Oleh: Dr. Alfisahrin, M. Si
Dosen Universitas Bima Intersional-UNBIM, dan Staf Ahli di DPD RI
PASCA reformasi tahun 1998 yang menggugat kekuasaan totalitarian Presiden Soeharto yang menuntut praktek korupsi, kolusi dan nepotisme rezim agar segera diakhiri. Publik pun menaruh harapan besar pasca kejatuhan Soeharto sejumlah ketimpangan birokrasi terutama KKN benar-benar diberantas.
Namun, faktanya seolah terbalik justru di era reformasi korupsi, kolusi dan neptisme semakin menggila dan menjadi-jadi. Jika di era Soeharto korupsi dilakukan sembunyi-sembunyi dan dibawah meja,di era reformasi korupsi terjadi telanjang dan terbuka di atas meja.
Pelakunya pun tidak lagi pandang bulu dari anggota DPR, gubernur, bupati, walikota, hakim, jaksa hingga menteri. Data KPK tahun 2024 DPR/DPRD jumlah tersangka korupsi terbanyak adalah anggota DPR yakni 317 kasus.
Gubernur, bupati, Walikota, 180 kasus, dan pejabat kementrian /Lembaga 130 kasus. Terbaru kasus korupsi Chromebook Nadim Makarim eks Kemendikbudristek RI senilai 1,98 triliun menggemparkan publik.

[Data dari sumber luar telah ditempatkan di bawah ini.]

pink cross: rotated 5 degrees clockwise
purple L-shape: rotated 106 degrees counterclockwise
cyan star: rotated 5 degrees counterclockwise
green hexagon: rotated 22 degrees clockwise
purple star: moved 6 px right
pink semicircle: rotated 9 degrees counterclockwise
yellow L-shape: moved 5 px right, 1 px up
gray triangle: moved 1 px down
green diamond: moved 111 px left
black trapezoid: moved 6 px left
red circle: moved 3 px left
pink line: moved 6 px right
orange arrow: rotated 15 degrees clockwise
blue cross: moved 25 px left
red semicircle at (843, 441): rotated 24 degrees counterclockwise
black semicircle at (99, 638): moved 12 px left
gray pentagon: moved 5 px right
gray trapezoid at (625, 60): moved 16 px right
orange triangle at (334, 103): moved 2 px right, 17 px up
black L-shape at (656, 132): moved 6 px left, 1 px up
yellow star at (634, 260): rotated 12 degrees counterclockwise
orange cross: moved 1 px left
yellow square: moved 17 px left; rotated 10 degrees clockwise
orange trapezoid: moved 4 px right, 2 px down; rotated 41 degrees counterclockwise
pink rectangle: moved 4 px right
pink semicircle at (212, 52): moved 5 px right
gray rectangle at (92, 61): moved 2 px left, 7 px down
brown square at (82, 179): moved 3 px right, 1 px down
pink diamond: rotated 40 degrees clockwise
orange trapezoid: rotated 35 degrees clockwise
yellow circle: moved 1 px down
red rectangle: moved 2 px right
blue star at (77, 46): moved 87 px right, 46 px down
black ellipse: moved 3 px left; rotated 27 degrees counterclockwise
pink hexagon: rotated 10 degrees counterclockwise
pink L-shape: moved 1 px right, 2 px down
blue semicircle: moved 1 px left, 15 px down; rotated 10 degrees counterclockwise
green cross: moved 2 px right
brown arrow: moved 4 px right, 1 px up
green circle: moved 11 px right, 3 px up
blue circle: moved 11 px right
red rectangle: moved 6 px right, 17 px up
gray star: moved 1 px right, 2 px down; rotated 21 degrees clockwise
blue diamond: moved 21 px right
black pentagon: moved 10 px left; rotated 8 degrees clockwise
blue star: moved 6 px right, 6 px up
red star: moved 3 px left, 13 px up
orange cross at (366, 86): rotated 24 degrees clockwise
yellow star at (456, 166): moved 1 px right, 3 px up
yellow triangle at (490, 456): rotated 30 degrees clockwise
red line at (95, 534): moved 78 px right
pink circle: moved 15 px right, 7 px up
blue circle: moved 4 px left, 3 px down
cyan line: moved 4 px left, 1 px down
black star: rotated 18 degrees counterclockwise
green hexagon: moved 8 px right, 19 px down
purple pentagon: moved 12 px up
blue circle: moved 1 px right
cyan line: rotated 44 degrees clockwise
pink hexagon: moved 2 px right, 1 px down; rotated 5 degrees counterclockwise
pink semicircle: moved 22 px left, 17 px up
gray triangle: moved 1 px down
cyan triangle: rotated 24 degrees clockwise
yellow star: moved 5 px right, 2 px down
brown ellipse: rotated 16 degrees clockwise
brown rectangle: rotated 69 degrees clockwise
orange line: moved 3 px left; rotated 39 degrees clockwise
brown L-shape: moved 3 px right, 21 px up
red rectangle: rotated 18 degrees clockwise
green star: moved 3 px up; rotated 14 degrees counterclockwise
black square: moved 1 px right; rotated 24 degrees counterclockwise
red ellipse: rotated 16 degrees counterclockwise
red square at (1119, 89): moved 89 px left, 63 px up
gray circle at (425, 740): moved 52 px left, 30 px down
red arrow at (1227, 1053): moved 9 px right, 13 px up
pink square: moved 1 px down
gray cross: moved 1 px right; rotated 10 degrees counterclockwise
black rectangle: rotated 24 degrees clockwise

Dalam rumusan Undang-Undang Nomor 20 Tahun 2001 tentang pemberantasan tindak pidana korupsi terdapat 30 puluh bentuk-bentuk praktek korupsi diantaranya suap, penggelapan, pemerasan, gratifikasi, korupsi, kolusi, dan nepotisme. Praktek-praktek curang jenis-jenis korupsi ini sekarag malah terjadi luas di semua sektor pelayanan publik, misalnya dalam pengadaan barang dan saja, jual beli suara dan mahar politik yang menjadi pemicu korupsi politik, di sektor hukum pun tidak luput dari korupsi, suap hakim dan jaksa, bahkan di dunia pendidikan dana bos, beasiswa pun ikut di korupsi.